Pram


Pramoedya Ananta Toer, menyebut nama itu, aku terkagum bukan kepalang.  tak pernah sekalipun aku bertemu dengannya, atau bahkan hanya sekedar berpapasan. Namun kekaguman dicipta bukan hanya disebabkan oleh pertemuan fisik. Ternyata kekaguman hadir dikala karya menyentuh rasa. Melalui karyanya (Pram), aku mampu tak tersadarkan hingga merasuk kedalam kehidupan kolonial. Yang aku rasakan bukan lagi aku sedang membaca, Namun seolah aku sedang hidup menjadi sosok yang ia ceritakan. Beragam novel pernah aku baca, karya Pram yang masih aku anggap yang terhebat dari segala karya hebat.

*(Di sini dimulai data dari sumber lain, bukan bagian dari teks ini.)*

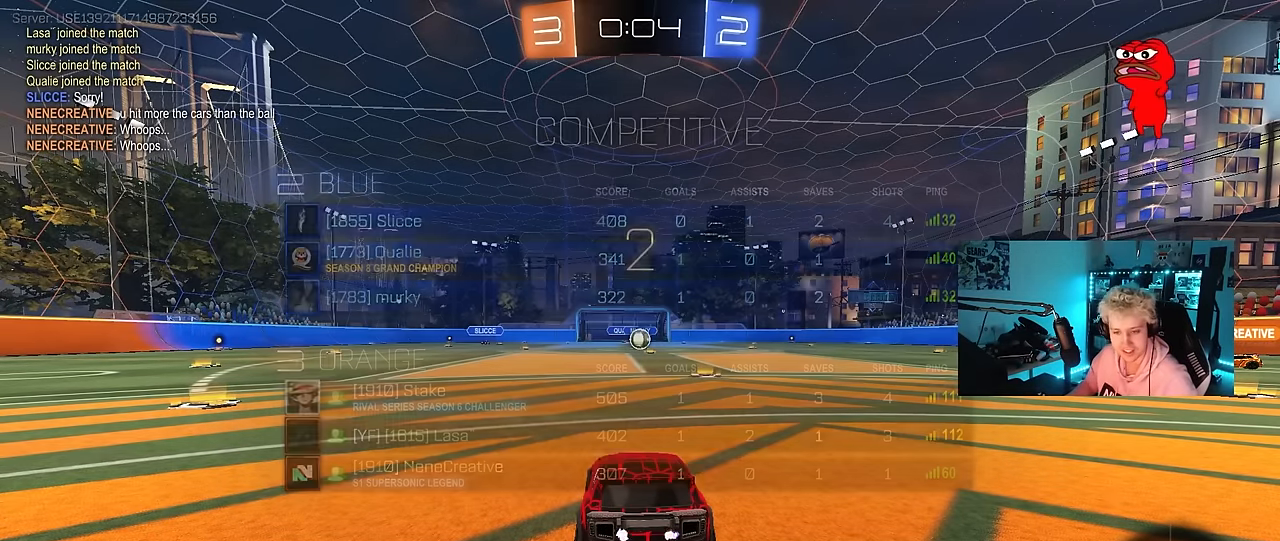
{"keys": ["tab", "w"], "mouse": ["left"], "mouse_move": "left", "events": [[300, "tab", "down"]]}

Menurutku, ia bukan hanya sekedar menulis, tapi ia sedang merangkai suatu cincin yang dari berlian yang abadi. Ia seolah menyusun kata yang indah, lalu ia rangkai menjadi kalimat hingga menjadi cerita terbaik. Kekagumanku bukan hanya selesai pada permainan kata-katanya, penokohan hingga alur yang ia mainkan layaknya simfoni hebat semakin menegaskan kekagumanku.  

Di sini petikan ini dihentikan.